The announcement of a new season at the Guthrie Theater is always treated—by the press as well as the theater—as akin to a State of the Union address, with both great anticipation and formality. This year, however, the theater’s 2009-2010 season was announced this afternoon not with a typical press conference or any press conference at all. Rather, the famous thrust-stage theater was filled with invited guests in addition to local media—Guthrie staff and volunteers, and ranks of University of Minnesota BFA students, with whom the Guthrie collaborates as part of their training. It was a familial atmosphere, whoops and hollers rising from the crowd when the inclusion of particularly favorite plays or actors was announced. It was the Fireside Chat of season announcements.

Artistic Director Joe Dowling struck the defiant tone right away: “There will be no rowing back of our ambitions in this time,” he said. Despite financial cutbacks, the Guthrie will be keeping new shows spinning through all three theaters all year.

Just how it would do that quickly became apparent. The season opens in July not with a live show but a filmed presentation, of the National Theatre of Great Britain’s highly anticipated production of Phèdre, starring Helen Mirren.
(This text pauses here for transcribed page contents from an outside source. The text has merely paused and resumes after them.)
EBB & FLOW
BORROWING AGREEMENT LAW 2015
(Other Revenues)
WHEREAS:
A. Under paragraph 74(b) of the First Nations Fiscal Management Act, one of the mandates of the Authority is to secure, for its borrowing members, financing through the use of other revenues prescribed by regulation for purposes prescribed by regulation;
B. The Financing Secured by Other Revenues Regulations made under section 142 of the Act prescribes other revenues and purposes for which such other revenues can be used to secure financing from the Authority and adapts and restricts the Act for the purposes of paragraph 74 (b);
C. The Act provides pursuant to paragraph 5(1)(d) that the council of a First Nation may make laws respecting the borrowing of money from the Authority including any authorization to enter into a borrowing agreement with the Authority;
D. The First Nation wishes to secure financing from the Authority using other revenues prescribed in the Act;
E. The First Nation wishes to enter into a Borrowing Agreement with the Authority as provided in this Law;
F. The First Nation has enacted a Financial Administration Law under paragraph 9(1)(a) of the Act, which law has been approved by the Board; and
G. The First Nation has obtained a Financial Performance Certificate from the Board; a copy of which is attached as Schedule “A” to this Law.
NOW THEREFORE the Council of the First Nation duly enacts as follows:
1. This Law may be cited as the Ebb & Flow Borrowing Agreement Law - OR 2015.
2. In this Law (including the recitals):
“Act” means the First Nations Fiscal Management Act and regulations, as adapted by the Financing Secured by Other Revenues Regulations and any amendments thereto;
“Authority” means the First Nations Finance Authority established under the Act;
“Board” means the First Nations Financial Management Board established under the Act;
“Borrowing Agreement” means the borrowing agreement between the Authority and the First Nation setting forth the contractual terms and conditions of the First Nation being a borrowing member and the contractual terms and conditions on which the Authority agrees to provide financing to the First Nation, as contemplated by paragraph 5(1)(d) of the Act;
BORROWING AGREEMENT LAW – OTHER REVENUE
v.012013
Then a musical revue of sorts—Ella, weaving together the life and music of Ella Fitzgerald—though given playwright Jeffrey Hatcher’s way with words and Ella’s way with a tune, this is more akin to the fantastic experience that Dinah proved to be, starring Regina Marie Williams a few years back at the Ordway. Of course, lighter, musical fare in the summer is not unexpected.

Then the real surprises begin. The first Thrust Stage show of the season, in September, is The Importance of Being Earnest—what Dowling called “perhaps the best comedy ever writtten.” It’s the first of four shows that Dowling himself will direct next season—twice as many as this season and one more than the three he’s taken on in typical years.
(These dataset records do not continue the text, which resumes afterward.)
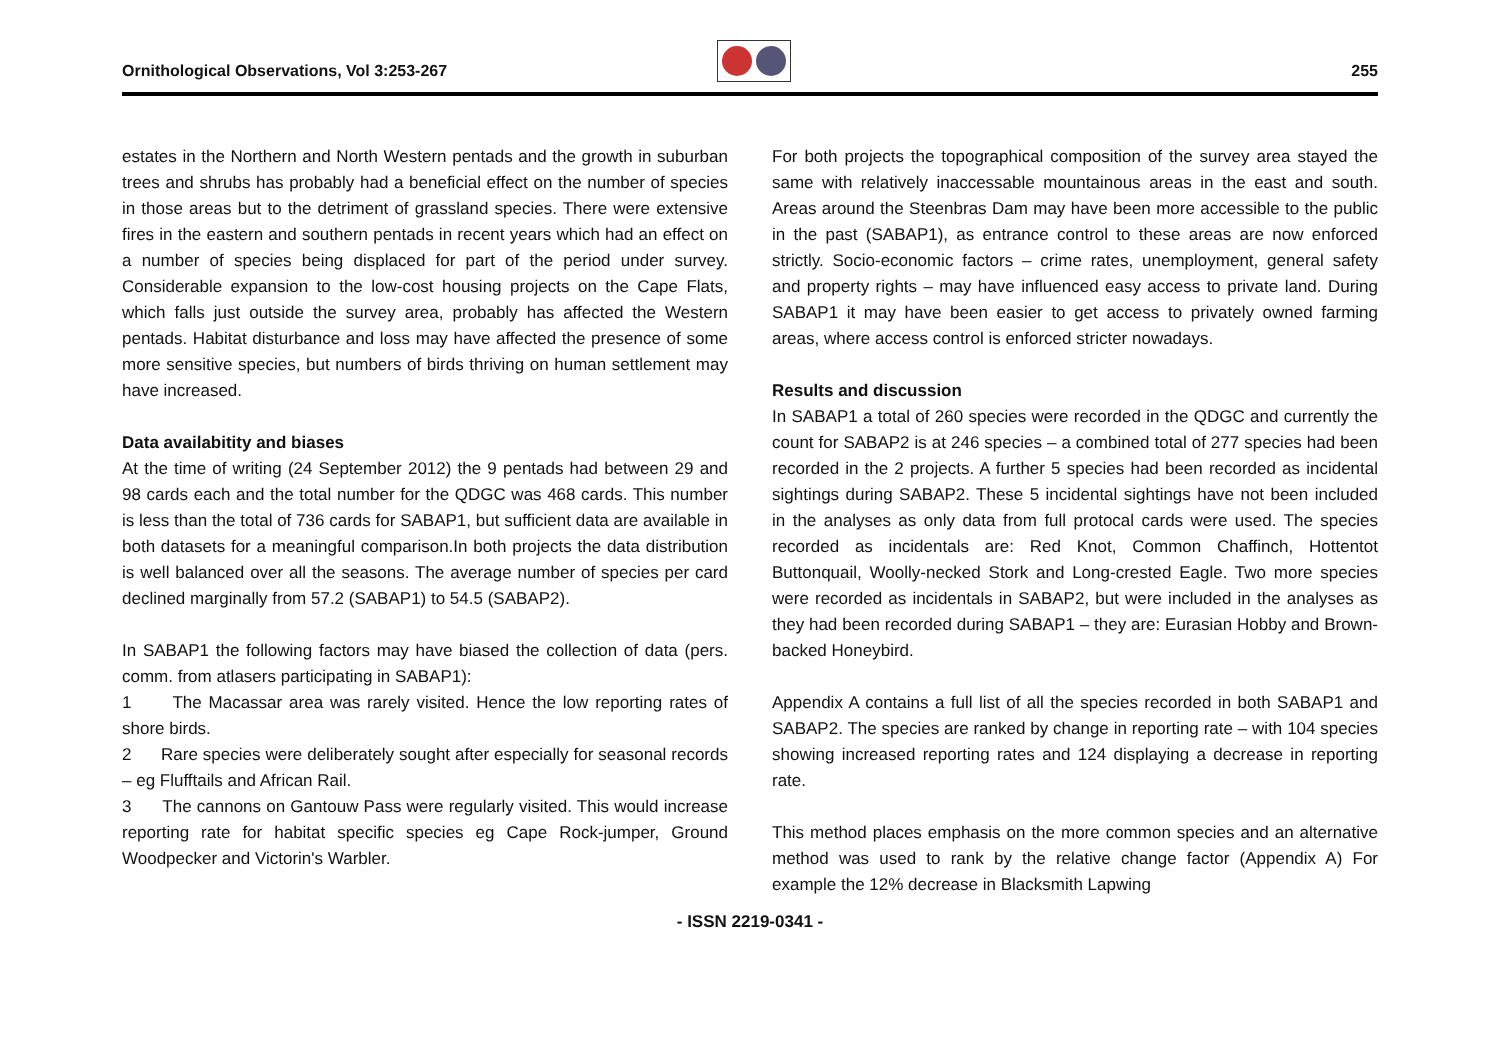Ornithological Observations, Vol 3:253-267 255
estates in the Northern and North Western pentads and the growth in suburban trees and shrubs has probably had a beneficial effect on the number of species in those areas but to the detriment of grassland species. There were extensive fires in the eastern and southern pentads in recent years which had an effect on a number of species being displaced for part of the period under survey. Considerable expansion to the low-cost housing projects on the Cape Flats, which falls just outside the survey area, probably has affected the Western pentads. Habitat disturbance and loss may have affected the presence of some more sensitive species, but numbers of birds thriving on human settlement may have increased.
Data availabitity and biases
At the time of writing (24 September 2012) the 9 pentads had between 29 and 98 cards each and the total number for the QDGC was 468 cards. This number is less than the total of 736 cards for SABAP1, but sufficient data are available in both datasets for a meaningful comparison.In both projects the data distribution is well balanced over all the seasons. The average number of species per card declined marginally from 57.2 (SABAP1) to 54.5 (SABAP2).
In SABAP1 the following factors may have biased the collection of data (pers. comm. from atlasers participating in SABAP1):
1 The Macassar area was rarely visited. Hence the low reporting rates of shore birds.
2 Rare species were deliberately sought after especially for seasonal records – eg Flufftails and African Rail.
3 The cannons on Gantouw Pass were regularly visited. This would increase reporting rate for habitat specific species eg Cape Rock-jumper, Ground Woodpecker and Victorin's Warbler.
For both projects the topographical composition of the survey area stayed the same with relatively inaccessable mountainous areas in the east and south. Areas around the Steenbras Dam may have been more accessible to the public in the past (SABAP1), as entrance control to these areas are now enforced strictly. Socio-economic factors – crime rates, unemployment, general safety and property rights – may have influenced easy access to private land. During SABAP1 it may have been easier to get access to privately owned farming areas, where access control is enforced stricter nowadays.
Results and discussion
In SABAP1 a total of 260 species were recorded in the QDGC and currently the count for SABAP2 is at 246 species – a combined total of 277 species had been recorded in the 2 projects. A further 5 species had been recorded as incidental sightings during SABAP2. These 5 incidental sightings have not been included in the analyses as only data from full protocal cards were used. The species recorded as incidentals are: Red Knot, Common Chaffinch, Hottentot Buttonquail, Woolly-necked Stork and Long-crested Eagle. Two more species were recorded as incidentals in SABAP2, but were included in the analyses as they had been recorded during SABAP1 – they are: Eurasian Hobby and Brown-backed Honeybird.
Appendix A contains a full list of all the species recorded in both SABAP1 and SABAP2. The species are ranked by change in reporting rate – with 104 species showing increased reporting rates and 124 displaying a decrease in reporting rate.
This method places emphasis on the more common species and an alternative method was used to rank by the relative change factor (Appendix A) For example the 12% decrease in Blacksmith Lapwing
- ISSN 2219-0341 -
Call it the Joe Show: Dowling will also be taking on Macbeth, She Stoops to Conquer, and Faith Healer—part of a large raft of plays next season from across the pond. Faith Healer, by Ireland’s reigning playwright and Dowling’s good friend, Brian Friel, stands to be a landmark Guthrie show. In announcing the cast, Dowling, who has directed Friel’s plays since 1977, received shouts of approval for casting Guthrie favorites Sally Wingert and Raye Birk (who will be leaving his Scrooge role to take on the play). Then he said, “You’re wondering, ‘Who will play the faith healer?'” And he paused for effect.

“I will,” said Dowling. That’s right, Joe Dowling, now in his 14th season leading the Guthrie, will be taking the stage himself. Considering no readily available bio of Dowling recounts his acting past, Dowling perhaps felt the need to assure everyone that he has in fact acted in the past and felt it was time to “flex those muscles again.” Quoting his countryman Oscar Wilde, he said, “I can resist anything but temptation.” Given the recent chatter about Dowling’s salary, it seems there will be little question he’ll earn it this year.

The rest of the season is filled out with a mix of favorites and unique choices: A Streetcar Named Desire, but also Dollhouse, a modern, feminist take on Ibsen’s similarly titled play. And Peter Rothstein returns to direct, in a show that indirectly taps his operatic chops: M. Butterfly, the Broadway play about a Peking opera star.

The Dowling Studio, given over to local troupes, will feature some very deserving folks, more under the radar than recent companies: Interact Theater, a high-quality company of disabled actors, stages Kevin Kling’s “Northern Lights/Southern Cross: Tales from the Other Side of the World” (also starring Kling) and gives the highly regarded director/performer Jon Ferguson a huge boost by staging his new show Super Monkey.